Mise en cause à tort par le passé
Vincent Bouchiat, co-fondateur et PDG de Grapheal, une start-up grenobloise, évoque “une infox comme durant la crise COVID, où une théorie conspirationniste indiquait la présence de graphène dans les vaccins”.
“La crainte concernant la présence de graphène dans certains médicaments n’est pas nouvelle. Pendant la pandémie, des rumeurs circulaient à propos de sa présence dans les vaccins contre la COVID-19”, rappelle pour sa part Kathleen Couillard, journaliste pour l’Agence Science-Presse. Des rumeurs infirmées à maintes reprises par différents médias : Reuters, AFP, USA Today, PolitiFact, dpa, Full Fact.
Le graphène est-il pour autant un matériau sans danger ? Non, estime Vincent Bouchiat : “Le graphène existe sous une grande variété de formes (monocouche, multicouche, flocons, oxyde de graphène). Certains sont toxiques, d’autres non”. Et de préciser : “À ma connaissance, il n’est pas ajouté à des spécialités pharmaceutiques à ce jour”. Un avis confirmé aux Surligneurs par Jesus de la Fuente, PDG de l’entreprise espagnole Graphenea, par ailleurs membre de Graphene Flagship.
Emmanuel Flahaut, directeur de recherche CNRS au Centre Interuniversitaire de Recherche et d’Ingénierie des Matériaux, abonde dans le même sens : “Comme pour tous les nanomatériaux, il y a “graphène” et “graphène” : on parle toujours de graphène pour des choses qui peuvent être très différentes en réalité”.

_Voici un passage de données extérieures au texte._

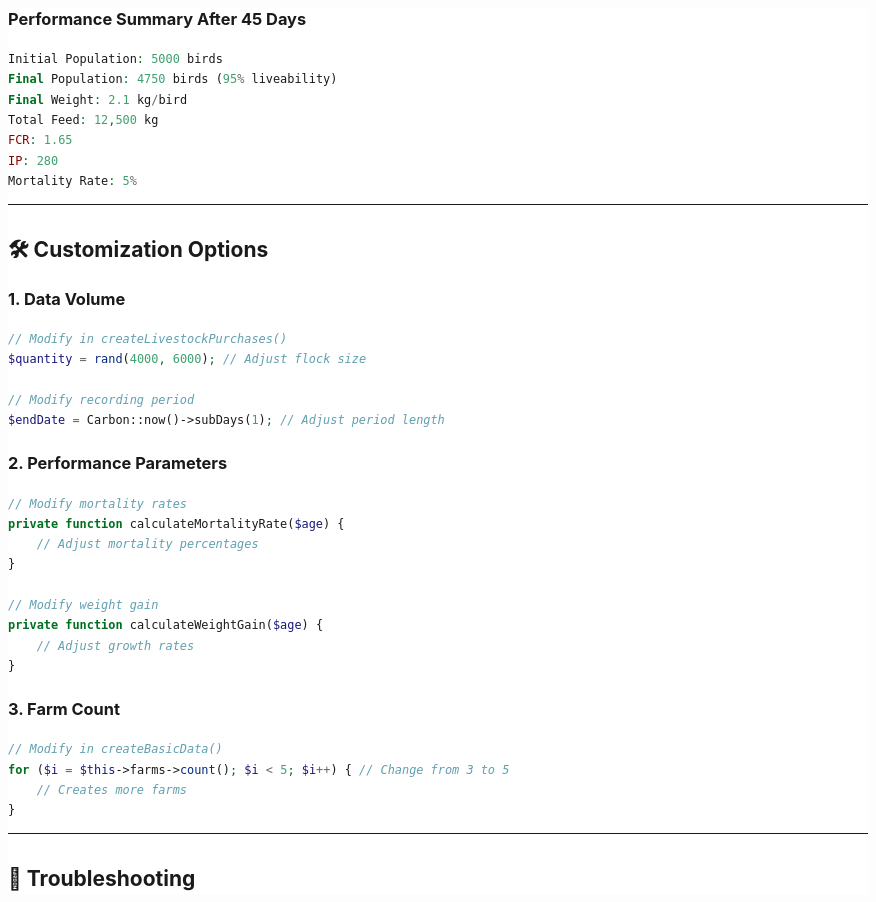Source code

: ### **Performance Summary After 45 Days**

```php
Initial Population: 5000 birds
Final Population: 4750 birds (95% liveability)
Final Weight: 2.1 kg/bird
Total Feed: 12,500 kg
FCR: 1.65
IP: 280
Mortality Rate: 5%
```

---

## 🛠️ **Customization Options**

### **1. Data Volume**

```php
// Modify in createLivestockPurchases()
$quantity = rand(4000, 6000); // Adjust flock size

// Modify recording period
$endDate = Carbon::now()->subDays(1); // Adjust period length
```

### **2. Performance Parameters**

```php
// Modify mortality rates
private function calculateMortalityRate($age) {
    // Adjust mortality percentages
}

// Modify weight gain
private function calculateWeightGain($age) {
    // Adjust growth rates
}
```

### **3. Farm Count**

```php
// Modify in createBasicData()
for ($i = $this->farms->count(); $i < 5; $i++) { // Change from 3 to 5
    // Creates more farms
}
```

---

## 🔧 **Troubleshooting**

En 2021, le graphène s’était retrouvé au centre de l’actualité à la suite du retrait temporaire du marché, par les autorités de santé canadiennes, de masques contenant du graphène, car ils pouvaient “présenter des risques pour la santé”.
Une décision qui avait conduit, quelques mois plus tard, l’Agence nationale de sécurité sanitaire de l’alimentation, de l’environnement et du travail (ANSES), en France, à recommander, “du fait du manque de données sur la toxicité du graphène”, aux autorités publiques “de privilégier la mise sur le marché ou la mise à disposition de masques sans graphène”.